Hunter-gatherers had distinct culinary traditions

Hyperaxion April 28, 2020 1:01 am

The hunter-gatherer groups that lived in the Baltic between 7500 and 6000 years ago already had distinct culinary traditions, a study reveals.

According to the Europa Press agency, an international team of researchers analyzed more than 500 containers used by hunter-gatherers from 61 archaeological sites in the Baltic region.

Map showing locations of hunter–gatherer (filled circles) and early agricultural sites (open circles). Also shown is the extent of different hunter–gatherer cultural groups (red, Ertebølle; blue, Dąbki; yellow, Southeastern Baltic and Neman; green, Narva).
Map showing locations of hunter–gatherer (filled circles) and early agricultural sites (open circles). Also shown is the extent of different hunter–gatherer cultural groups (red, Ertebølle; blue, Dąbki; yellow, Southeastern Baltic and Neman; green, Narva). (Credit: University of York).

The team found significant differences in food preferences and cooking practices between different groups, including in areas where there was a similar availability of resources. The containers were used to store and prepare food ranging from saltwater and freshwater fish, seals and beavers, to wild boar, bears, deer, hazelnuts and plants.

The researchers also identified evidence of dairy products in some of these containers, which suggests that some groups of hunter-gatherers were interacting with the first farmers to obtain this resource.

The findings, published in the scientific journal Royal Society Open Science, suggest that the culinary tastes of ancient people were not only dictated by the foods available in a given area, but also influenced by their traditions and habits.

“Despite a common biota that provided lots of marine and terrestrial resources for their livelihoods, hunter-gatherer communities around the Baltic Sea Basin did not use pottery for the same purpose,” says researcher Blandine Courel, from the British Museum, and one of the authors of the study, in a statement.

Pottery fragments found in Havnø, Denmark.
Pottery fragments found in Havnø, Denmark. (Credit: Harry Robson, University of York).

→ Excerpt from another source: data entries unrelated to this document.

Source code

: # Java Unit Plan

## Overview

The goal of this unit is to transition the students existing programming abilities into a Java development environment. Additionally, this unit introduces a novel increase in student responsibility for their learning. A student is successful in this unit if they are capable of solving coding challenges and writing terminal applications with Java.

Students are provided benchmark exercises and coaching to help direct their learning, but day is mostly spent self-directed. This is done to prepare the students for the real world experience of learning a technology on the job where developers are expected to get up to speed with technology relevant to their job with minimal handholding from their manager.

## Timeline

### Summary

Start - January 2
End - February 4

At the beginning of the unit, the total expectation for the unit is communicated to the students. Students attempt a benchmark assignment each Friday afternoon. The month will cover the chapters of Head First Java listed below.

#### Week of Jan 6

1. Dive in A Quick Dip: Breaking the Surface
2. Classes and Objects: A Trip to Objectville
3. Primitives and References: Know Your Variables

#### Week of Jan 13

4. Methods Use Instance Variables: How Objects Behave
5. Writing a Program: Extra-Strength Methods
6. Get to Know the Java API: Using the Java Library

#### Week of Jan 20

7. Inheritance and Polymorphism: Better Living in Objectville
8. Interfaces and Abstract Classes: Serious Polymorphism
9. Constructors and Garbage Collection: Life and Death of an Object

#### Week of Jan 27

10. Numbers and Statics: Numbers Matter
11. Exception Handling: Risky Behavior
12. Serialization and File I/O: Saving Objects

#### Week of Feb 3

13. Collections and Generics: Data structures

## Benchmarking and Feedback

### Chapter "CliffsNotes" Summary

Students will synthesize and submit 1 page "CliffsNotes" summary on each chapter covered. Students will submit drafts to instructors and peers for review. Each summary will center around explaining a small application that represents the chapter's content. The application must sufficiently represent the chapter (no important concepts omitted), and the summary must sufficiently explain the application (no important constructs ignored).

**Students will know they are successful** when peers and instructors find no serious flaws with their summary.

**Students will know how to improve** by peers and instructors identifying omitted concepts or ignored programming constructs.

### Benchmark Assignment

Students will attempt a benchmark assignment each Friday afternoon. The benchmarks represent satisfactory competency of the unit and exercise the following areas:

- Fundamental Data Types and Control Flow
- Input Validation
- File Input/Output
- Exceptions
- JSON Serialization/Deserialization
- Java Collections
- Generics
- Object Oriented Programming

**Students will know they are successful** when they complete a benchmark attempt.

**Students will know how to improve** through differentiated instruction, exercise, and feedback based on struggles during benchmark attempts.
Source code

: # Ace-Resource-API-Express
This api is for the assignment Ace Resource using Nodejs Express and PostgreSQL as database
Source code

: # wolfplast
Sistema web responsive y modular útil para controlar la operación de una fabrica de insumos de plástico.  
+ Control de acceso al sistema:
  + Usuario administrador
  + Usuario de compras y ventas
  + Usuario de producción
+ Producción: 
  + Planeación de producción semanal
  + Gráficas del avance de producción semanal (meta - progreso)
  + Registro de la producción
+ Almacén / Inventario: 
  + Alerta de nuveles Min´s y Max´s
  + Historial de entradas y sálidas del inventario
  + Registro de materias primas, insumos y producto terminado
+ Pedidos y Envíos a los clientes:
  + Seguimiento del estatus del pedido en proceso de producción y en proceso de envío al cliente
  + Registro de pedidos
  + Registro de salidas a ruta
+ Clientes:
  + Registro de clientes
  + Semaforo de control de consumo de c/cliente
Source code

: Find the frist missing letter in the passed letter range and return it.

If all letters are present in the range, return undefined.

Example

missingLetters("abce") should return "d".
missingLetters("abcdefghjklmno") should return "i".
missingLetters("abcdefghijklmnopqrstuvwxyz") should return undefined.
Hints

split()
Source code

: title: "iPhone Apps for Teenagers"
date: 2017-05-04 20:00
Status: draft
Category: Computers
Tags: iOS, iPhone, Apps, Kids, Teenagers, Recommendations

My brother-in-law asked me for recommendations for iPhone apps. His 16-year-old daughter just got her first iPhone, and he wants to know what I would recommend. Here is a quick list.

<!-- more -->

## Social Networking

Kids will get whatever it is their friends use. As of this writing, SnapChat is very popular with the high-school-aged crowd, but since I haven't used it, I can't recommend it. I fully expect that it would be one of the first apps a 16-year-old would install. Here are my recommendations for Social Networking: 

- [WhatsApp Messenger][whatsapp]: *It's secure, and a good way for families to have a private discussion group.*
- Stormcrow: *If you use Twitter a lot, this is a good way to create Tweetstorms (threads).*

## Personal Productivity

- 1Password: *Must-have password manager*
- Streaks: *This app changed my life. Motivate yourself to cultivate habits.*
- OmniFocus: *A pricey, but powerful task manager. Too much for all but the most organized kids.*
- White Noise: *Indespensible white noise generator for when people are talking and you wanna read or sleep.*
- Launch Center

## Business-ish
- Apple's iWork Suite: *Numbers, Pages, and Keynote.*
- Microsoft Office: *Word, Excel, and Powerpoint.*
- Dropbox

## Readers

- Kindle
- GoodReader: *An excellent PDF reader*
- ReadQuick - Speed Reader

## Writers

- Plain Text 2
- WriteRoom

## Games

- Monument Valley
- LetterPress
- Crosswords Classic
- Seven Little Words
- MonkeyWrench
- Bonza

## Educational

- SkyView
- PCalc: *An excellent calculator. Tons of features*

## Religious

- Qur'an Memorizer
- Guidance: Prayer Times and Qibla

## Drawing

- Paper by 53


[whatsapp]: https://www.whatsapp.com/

“Our study suggests that culinary practices were not influenced by environmental constraints but rather were likely embedded in some long-standing culinary traditions and cultural habits,” she adds.

Oliver Craig, the lead author of the study and a researcher in the Department of Archeology at York University, considers that these results “revolutionized our understanding of early agricultural societies” and “suggest that they too had complex and culturally distinct cuisines.”